▶ [Record excerpts]:
────────

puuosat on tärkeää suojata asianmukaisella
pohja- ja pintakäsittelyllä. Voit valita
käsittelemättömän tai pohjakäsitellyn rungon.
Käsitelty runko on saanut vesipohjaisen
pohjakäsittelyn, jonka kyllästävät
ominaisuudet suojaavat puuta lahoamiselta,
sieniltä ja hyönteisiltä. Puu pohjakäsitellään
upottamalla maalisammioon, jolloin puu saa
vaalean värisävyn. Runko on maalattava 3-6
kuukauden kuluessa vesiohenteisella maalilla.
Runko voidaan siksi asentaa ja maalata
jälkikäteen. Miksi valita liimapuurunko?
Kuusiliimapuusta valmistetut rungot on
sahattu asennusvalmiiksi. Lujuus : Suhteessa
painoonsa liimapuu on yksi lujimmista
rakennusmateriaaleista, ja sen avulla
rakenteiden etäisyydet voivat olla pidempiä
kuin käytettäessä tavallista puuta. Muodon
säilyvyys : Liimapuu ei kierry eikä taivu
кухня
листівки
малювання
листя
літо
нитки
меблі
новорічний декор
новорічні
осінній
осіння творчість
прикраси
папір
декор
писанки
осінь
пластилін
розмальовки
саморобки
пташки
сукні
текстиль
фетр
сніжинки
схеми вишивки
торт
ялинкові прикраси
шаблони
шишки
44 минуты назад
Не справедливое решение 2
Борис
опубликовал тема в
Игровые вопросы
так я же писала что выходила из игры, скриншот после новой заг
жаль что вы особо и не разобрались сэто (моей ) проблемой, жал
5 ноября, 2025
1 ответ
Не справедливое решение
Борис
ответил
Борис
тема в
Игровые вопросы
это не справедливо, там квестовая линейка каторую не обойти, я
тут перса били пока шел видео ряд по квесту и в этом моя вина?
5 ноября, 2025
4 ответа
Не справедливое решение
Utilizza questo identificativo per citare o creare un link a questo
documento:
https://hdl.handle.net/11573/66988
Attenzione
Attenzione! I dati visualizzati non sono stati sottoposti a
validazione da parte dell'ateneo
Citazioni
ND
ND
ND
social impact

────────

▶ [Assignment]: Every line of the entries above that holds "Attenzione" should be copied out.

▶ [Task response]:
Attenzione
Attenzione! I dati visualizzati non sono stati sottoposti a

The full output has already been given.